Exercise aim - Return the lines below that contain the word "condolences".

──────── Information supplied ────────

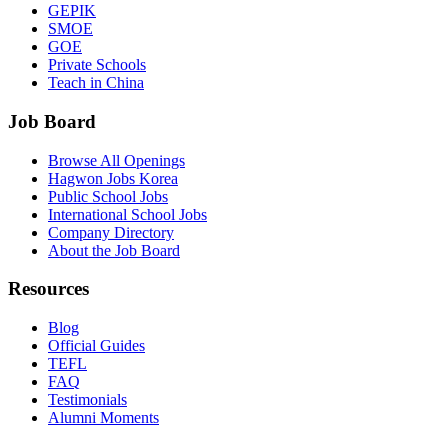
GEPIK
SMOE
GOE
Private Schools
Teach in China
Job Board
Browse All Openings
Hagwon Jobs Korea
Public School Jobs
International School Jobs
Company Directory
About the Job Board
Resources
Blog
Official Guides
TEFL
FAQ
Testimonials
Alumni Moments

────────
──────── Information supplied ────────

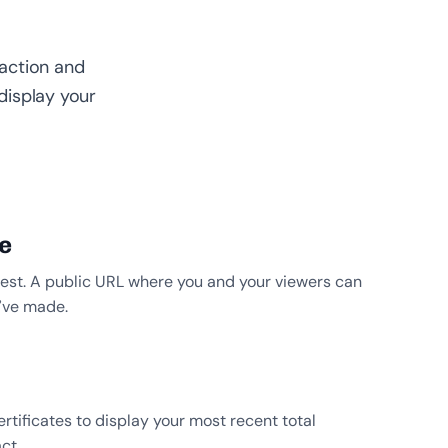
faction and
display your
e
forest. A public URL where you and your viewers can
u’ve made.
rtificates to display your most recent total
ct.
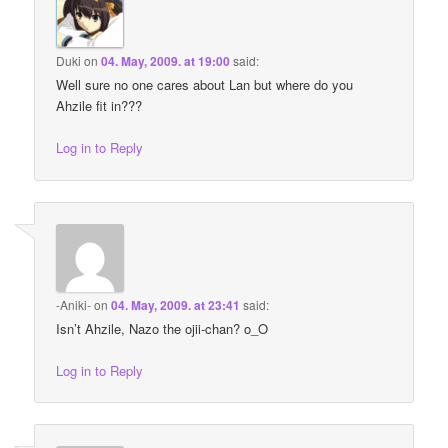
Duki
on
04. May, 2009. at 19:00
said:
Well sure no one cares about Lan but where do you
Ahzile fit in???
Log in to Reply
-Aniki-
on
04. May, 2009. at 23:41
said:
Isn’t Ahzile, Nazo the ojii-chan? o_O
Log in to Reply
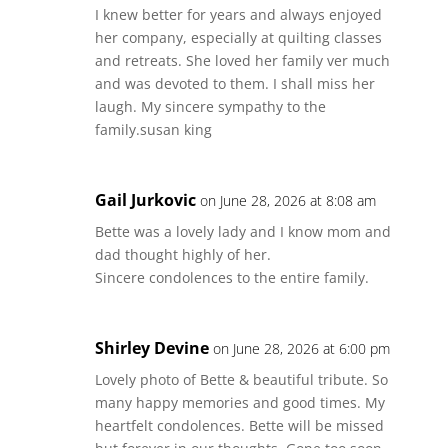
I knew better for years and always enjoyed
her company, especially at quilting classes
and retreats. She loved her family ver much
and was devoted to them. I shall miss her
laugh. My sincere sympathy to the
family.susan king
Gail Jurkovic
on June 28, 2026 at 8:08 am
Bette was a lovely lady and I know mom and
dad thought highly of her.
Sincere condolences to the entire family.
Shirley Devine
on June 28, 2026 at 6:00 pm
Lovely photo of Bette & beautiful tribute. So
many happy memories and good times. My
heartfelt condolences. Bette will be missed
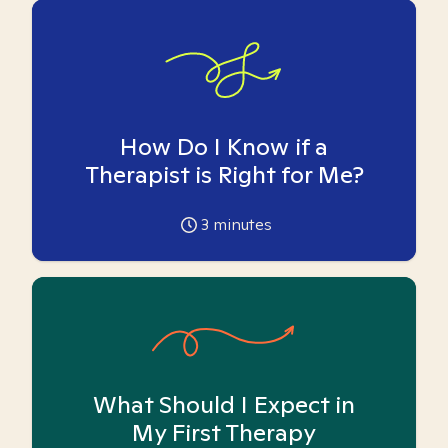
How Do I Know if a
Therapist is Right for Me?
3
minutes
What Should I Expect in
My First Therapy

────────

Written answer -
Sincere condolences to the entire family.
heartfelt condolences. Bette will be missed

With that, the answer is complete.